Оглядываю пациента снова: дорогая одежда, люксовый номер... Зачем ему подпольщики? Денег хватило бы на лучших хирургов. Что за бред?
— Йонас, милый, ты будешь лечить моего дорогого гостя или продолжишь гипнотизировать его? — насмешливый голос мадам выдёргивает меня из раздумий.
— Его тело отторгает пересаженную печень, — оборачиваюсь. Девушки в кимоно уже нет. — Я не могу его вылечить.
— Тогда облегчи симптомы, чтобы он мог уехать, — пожимает плечами мадам. — Неудобно, если такой уважаемый, женатый господин умрет в доме удовольствия.
— Переживаете о дорогом госте или о репутации заведения? — фыркаю я.
— Одно другому не мешает.
Ещё раз смотрю на пациента. Дыхание стало хриплым, прерывистым.
— Почему он не обратился в нормальную клинику? Донора бы нашли...
— О, донора бы нашли, — усмехается мадам. — Но ему нужен был... особенный орган.
— Что вы имеете в...
— Йонас! — её голос становится ледяным. — Ты в долгу. Если он умрёт — долг вырастет. Сделай свою работу, и, возможно, я расскажу тебе больше.
Хмыкаю, кладу руку на шрам. Чувствую — под пальцами чувствую то холод, то пульсирующий жар. Закрываю глаза: перед глазами пляшут чёрные пятна, будто чернильные капли в воде.
— Говорят, печень умеет перерабатывать яды в чистую энергию, — слышу её шёпот. — Впитывать чужие эмоции, как токсины, и превращать их в ярость... или любовь.
Что за бред?
Стоп.
Что?!
Рука дёргается сама собой. Пальцы скользят вдоль шрама, замораживая нервные окончания. Пациент вздыхает без спазмов. А мне вдруг становится трудно дышать.
Его кожа постепенно розовеет, живот опадает. А по моему телу растекается тошнота — не только физическая, но и какая-то чужая, как если бы мою душу окунули в гниющую плоть страхов.
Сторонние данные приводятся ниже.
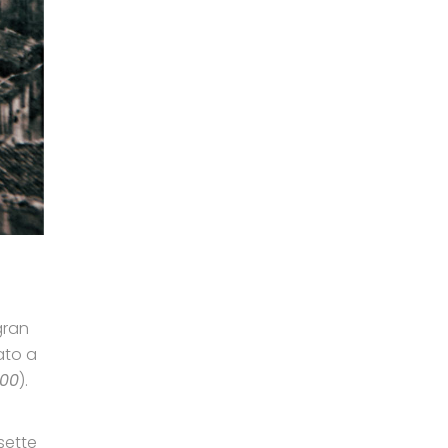
gran
ato a
100
).
sette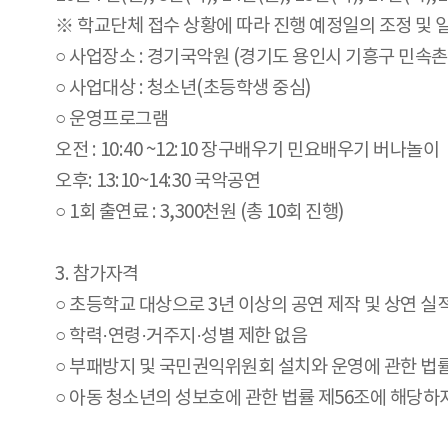
※ 학교단체 접수 상황에 따라 진행 예정일의 조정 및 일
○ 사업장소 : 경기국악원 (경기도 용인시 기흥구 민속촌로
○ 사업대상 : 청소년(초등학생 중심)
○ 운영프로그램
오전 : 10:40 ~12:10 장구배우기 민요배우기 버나놀이
오후: 13:10~14:30 국악공연
○ 1회 출연료 : 3,300천원 (총 10회 진행)
3. 참가자격
○ 초등학교 대상으로 3년 이상의 공연 제작 및 상연 실
○ 학력·연령·거주지·성별 제한 없음
○ 부패방지 및 국민권익위원회 설치와 운영에 관한 법률
○ 아동 청소년의 성보호에 관한 법률 제56조에 해당하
— Несмотря на все агитации Совета... — мадам шепчет у меня за спиной, — некоторые считают псиоников богами. А богов либо уничтожают... либо хотят уподобиться им.
Неужели такое возможно? Мысль, ещё не оформившись, уже крутится в голове.
Это безумие.
Руки продолжают работать. В правом боку вспыхивает боль — будто раскалённый гвоздь вбили между рёбер. На языке — вкус желчи и тления. Кишки сводит судорогой — моё тело отказывается понимать, что это не моя болезнь.
— Странно, правда? Куда пропадают псионики? — её голос прямо у уха.
Дыхание сбивается. Я чувствую, как яд растекается по венам. Стискиваю зубы, но по щеке уже течёт кровавая слеза.
Мужчина открывает глаза — и в этот момент мадам отталкивает меня. Падаю на спину, пытаюсь прийти в себя. Взор натыкается на зеркальный потолок. Хорошая идея — матовые узоры... Не хочу видеть своё отражение в деталях. Сердце бьётся неровно. Кожа желтеет, на руках проступают сосудистые звёздочки.
Кто-то хватает меня подмышки, тащит к выходу. Голова кружится. Кровавые слёзы. Тошнота. Мысли еле пробиваются сквозь туман.
О чём говорила эта женщина? Псионики... Печень... Надо... позвонить... Лу...
Меня вышвыривают на улицу. Холодный воздух обжигает лёгкие. На мгновение сознание проясняется. С трудом достаю телефон. Опираюсь спиной о бетонную стену. Не отключатся, Йонас, не сейчас.
— Хей, как ты? — голос Лу возвращает меня в реальность. Я все-таки ее набрал.
— Лу... — головокружение накатывает с новой силой. Свет фонарей становится нестерпимо ярким. Звуки – рвущими барабанные перепонки.
— Йонас? Йонас! Что случилось? — слышу панику в ее голосе.
— Лу... это... органы... — язык заплетается.
— Где ты?!
— Это всё... из-за органов... — успеваю прошептать, прежде чем тьма накрывает с головой.